## WHAT THE TASK ASKS
Return the lines from the line containing "Quick job: Summarize" through the last line of the material below, exactly as they appear and with no others.

## ENTRIES SUPPLIED
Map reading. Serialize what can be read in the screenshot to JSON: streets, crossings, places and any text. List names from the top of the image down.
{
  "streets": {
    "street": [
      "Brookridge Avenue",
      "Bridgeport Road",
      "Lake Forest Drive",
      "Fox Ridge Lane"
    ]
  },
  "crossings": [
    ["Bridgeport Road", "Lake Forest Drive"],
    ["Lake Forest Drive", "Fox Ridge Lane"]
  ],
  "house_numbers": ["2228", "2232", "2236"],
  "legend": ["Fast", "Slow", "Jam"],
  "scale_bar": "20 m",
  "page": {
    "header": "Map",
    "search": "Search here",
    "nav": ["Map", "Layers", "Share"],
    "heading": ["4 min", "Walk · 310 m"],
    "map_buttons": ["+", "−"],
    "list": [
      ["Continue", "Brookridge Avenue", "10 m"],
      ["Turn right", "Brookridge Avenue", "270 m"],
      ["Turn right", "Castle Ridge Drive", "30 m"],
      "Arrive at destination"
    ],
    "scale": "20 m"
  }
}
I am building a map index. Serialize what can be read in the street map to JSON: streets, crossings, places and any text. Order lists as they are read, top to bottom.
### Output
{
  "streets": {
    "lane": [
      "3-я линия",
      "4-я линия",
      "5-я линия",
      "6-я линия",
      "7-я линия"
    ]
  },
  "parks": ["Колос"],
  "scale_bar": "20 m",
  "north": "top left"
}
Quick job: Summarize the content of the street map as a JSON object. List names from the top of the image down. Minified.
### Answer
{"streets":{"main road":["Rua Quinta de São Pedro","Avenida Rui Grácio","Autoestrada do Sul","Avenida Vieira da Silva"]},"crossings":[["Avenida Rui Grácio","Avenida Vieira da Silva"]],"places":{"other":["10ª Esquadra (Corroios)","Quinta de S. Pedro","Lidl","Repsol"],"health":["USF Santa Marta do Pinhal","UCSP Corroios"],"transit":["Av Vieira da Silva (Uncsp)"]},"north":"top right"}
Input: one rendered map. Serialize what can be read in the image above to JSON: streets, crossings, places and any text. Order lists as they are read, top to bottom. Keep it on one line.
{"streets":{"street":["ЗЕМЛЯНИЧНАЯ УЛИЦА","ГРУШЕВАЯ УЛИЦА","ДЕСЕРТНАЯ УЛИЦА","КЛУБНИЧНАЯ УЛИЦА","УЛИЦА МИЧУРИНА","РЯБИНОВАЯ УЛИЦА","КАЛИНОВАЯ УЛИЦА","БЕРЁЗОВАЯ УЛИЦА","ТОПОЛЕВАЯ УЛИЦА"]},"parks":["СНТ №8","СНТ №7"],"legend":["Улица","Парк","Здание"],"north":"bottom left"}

## WRITTEN ANSWER
Quick job: Summarize the content of the street map as a JSON object. List names from the top of the image down. Minified.
### Answer
{"streets":{"main road":["Rua Quinta de São Pedro","Avenida Rui Grácio","Autoestrada do Sul","Avenida Vieira da Silva"]},"crossings":[["Avenida Rui Grácio","Avenida Vieira da Silva"]],"places":{"other":["10ª Esquadra (Corroios)","Quinta de S. Pedro","Lidl","Repsol"],"health":["USF Santa Marta do Pinhal","UCSP Corroios"],"transit":["Av Vieira da Silva (Uncsp)"]},"north":"top right"}
Input: one rendered map. Serialize what can be read in the image above to JSON: streets, crossings, places and any text. Order lists as they are read, top to bottom. Keep it on one line.
{"streets":{"street":["ЗЕМЛЯНИЧНАЯ УЛИЦА","ГРУШЕВАЯ УЛИЦА","ДЕСЕРТНАЯ УЛИЦА","КЛУБНИЧНАЯ УЛИЦА","УЛИЦА МИЧУРИНА","РЯБИНОВАЯ УЛИЦА","КАЛИНОВАЯ УЛИЦА","БЕРЁЗОВАЯ УЛИЦА","ТОПОЛЕВАЯ УЛИЦА"]},"parks":["СНТ №8","СНТ №7"],"legend":["Улица","Парк","Здание"],"north":"bottom left"}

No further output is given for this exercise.